◆ The task
Find the line with "right hip: (16, 482)" in the records below. Copy it and every line after it, up to and including the line with "left hip: (594, 68)".
** Opening Record set block **
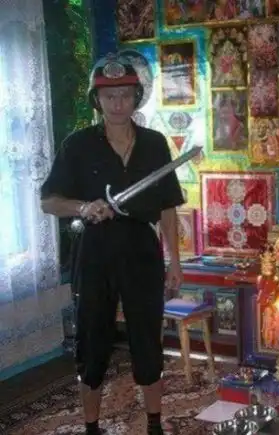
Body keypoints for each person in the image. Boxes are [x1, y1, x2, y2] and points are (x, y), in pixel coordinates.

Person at [40, 53, 185, 435]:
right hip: (95, 251)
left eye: (124, 95)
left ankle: (154, 424)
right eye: (109, 96)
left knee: (147, 337)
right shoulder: (78, 145)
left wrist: (174, 261)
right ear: (97, 100)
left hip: (141, 249)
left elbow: (168, 207)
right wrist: (83, 207)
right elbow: (49, 201)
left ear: (136, 96)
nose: (118, 104)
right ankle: (91, 427)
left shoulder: (154, 144)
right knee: (92, 338)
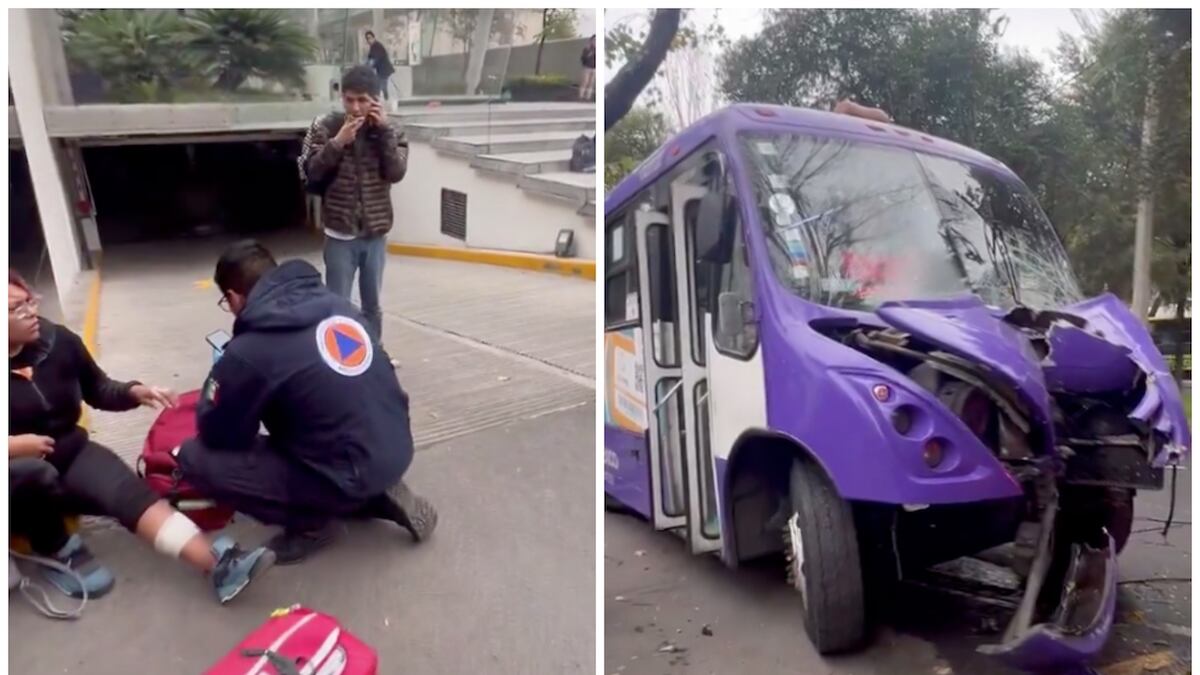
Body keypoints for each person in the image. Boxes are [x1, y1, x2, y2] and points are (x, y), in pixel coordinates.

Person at [7, 270, 274, 603]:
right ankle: (58, 549)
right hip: (16, 482)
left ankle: (218, 566)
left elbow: (98, 388)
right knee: (32, 473)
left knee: (130, 495)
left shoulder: (57, 341)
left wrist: (135, 392)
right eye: (16, 308)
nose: (31, 313)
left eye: (30, 301)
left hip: (68, 453)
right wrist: (13, 446)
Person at [177, 241, 437, 565]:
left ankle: (313, 523)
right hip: (395, 444)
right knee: (314, 412)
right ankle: (374, 492)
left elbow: (223, 435)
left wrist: (222, 380)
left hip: (346, 466)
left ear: (233, 297)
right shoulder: (341, 307)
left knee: (194, 458)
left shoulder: (251, 349)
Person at [300, 65, 408, 359]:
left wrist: (383, 132)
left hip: (375, 232)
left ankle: (374, 356)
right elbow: (313, 172)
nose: (356, 107)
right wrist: (338, 143)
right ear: (342, 97)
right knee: (338, 304)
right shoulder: (327, 126)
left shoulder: (392, 129)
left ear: (376, 99)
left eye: (363, 100)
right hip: (340, 233)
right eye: (350, 100)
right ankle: (341, 360)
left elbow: (396, 172)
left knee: (372, 304)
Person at [364, 30, 395, 105]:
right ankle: (386, 102)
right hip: (382, 70)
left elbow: (374, 59)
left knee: (379, 86)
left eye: (370, 38)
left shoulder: (377, 46)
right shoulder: (373, 47)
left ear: (374, 37)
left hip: (384, 70)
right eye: (367, 39)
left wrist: (368, 65)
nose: (369, 40)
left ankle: (376, 103)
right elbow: (370, 59)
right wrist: (366, 65)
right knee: (383, 87)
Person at [580, 35, 596, 101]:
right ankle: (581, 96)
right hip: (587, 67)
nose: (595, 42)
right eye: (594, 40)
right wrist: (589, 54)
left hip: (594, 68)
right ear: (591, 41)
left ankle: (588, 97)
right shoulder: (587, 49)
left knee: (591, 83)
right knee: (585, 82)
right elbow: (582, 58)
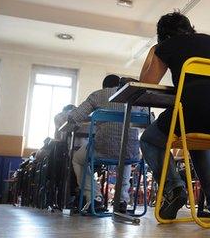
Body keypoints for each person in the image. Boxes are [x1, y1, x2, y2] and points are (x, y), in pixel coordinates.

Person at [139, 12, 210, 219]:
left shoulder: (168, 45)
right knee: (197, 139)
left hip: (194, 113)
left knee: (149, 140)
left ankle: (174, 188)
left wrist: (154, 51)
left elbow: (146, 83)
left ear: (163, 36)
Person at [55, 74, 146, 213]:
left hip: (102, 149)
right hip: (132, 153)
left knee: (77, 159)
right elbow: (149, 119)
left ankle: (94, 197)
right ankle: (121, 200)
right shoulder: (134, 97)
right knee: (125, 157)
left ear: (104, 87)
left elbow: (75, 117)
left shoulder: (98, 95)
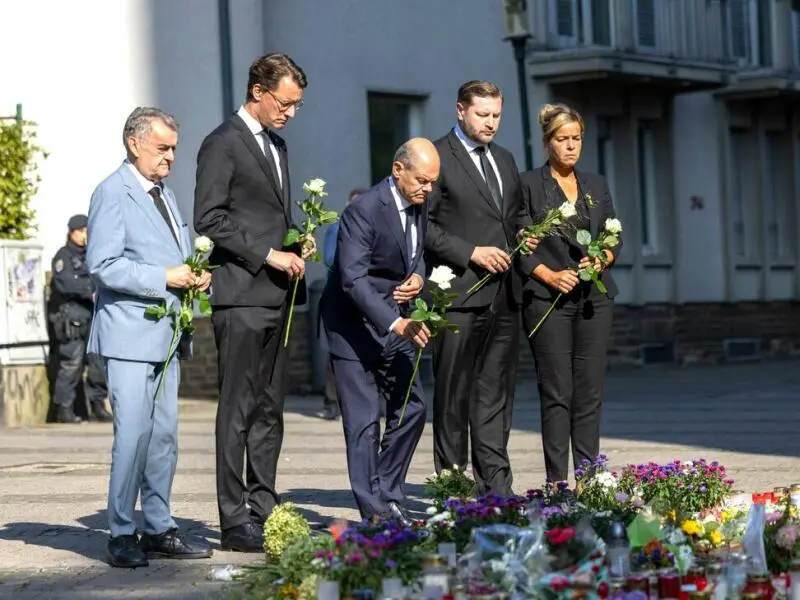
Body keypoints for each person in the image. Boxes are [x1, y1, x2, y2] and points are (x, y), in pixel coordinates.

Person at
** Closing Record set block **
◆ Output for this task
right hip: (16, 482)
left ankle: (218, 566)
left elbow: (98, 388)
right knee: (32, 473)
left knee: (130, 495)
left shoulder: (57, 341)
left wrist: (135, 392)
right eye: (16, 308)
nose: (31, 313)
left eye: (30, 301)
left hip: (68, 453)
right wrist: (13, 446)
Person at [177, 241, 437, 565]:
left ankle: (313, 523)
right hip: (395, 444)
right knee: (314, 412)
right ankle: (374, 492)
left elbow: (223, 435)
left wrist: (222, 380)
left hip: (346, 466)
left ear: (233, 297)
right shoulder: (341, 307)
left knee: (194, 458)
left shoulder: (251, 349)
Person at [300, 65, 408, 359]:
left wrist: (383, 132)
left hip: (375, 232)
left ankle: (374, 356)
right elbow: (313, 172)
nose: (356, 107)
right wrist: (338, 143)
right ear: (342, 97)
right knee: (338, 304)
right shoulder: (327, 126)
left shoulder: (392, 129)
left ear: (376, 99)
left eye: (363, 100)
right hip: (340, 233)
right eye: (350, 100)
right ankle: (341, 360)
left elbow: (396, 172)
left knee: (372, 304)
Person at [364, 30, 395, 105]:
right ankle: (386, 102)
right hip: (382, 70)
left elbow: (374, 59)
left knee: (379, 86)
left eye: (370, 38)
left shoulder: (377, 46)
right shoulder: (373, 47)
left ear: (374, 37)
left hip: (384, 70)
right eye: (367, 39)
left wrist: (368, 65)
nose: (369, 40)
left ankle: (376, 103)
right elbow: (370, 59)
right wrist: (366, 65)
right knee: (383, 87)
Person at [580, 35, 596, 101]:
right ankle: (581, 96)
right hip: (587, 67)
nose: (595, 42)
right eye: (594, 40)
right wrist: (589, 54)
left hip: (594, 68)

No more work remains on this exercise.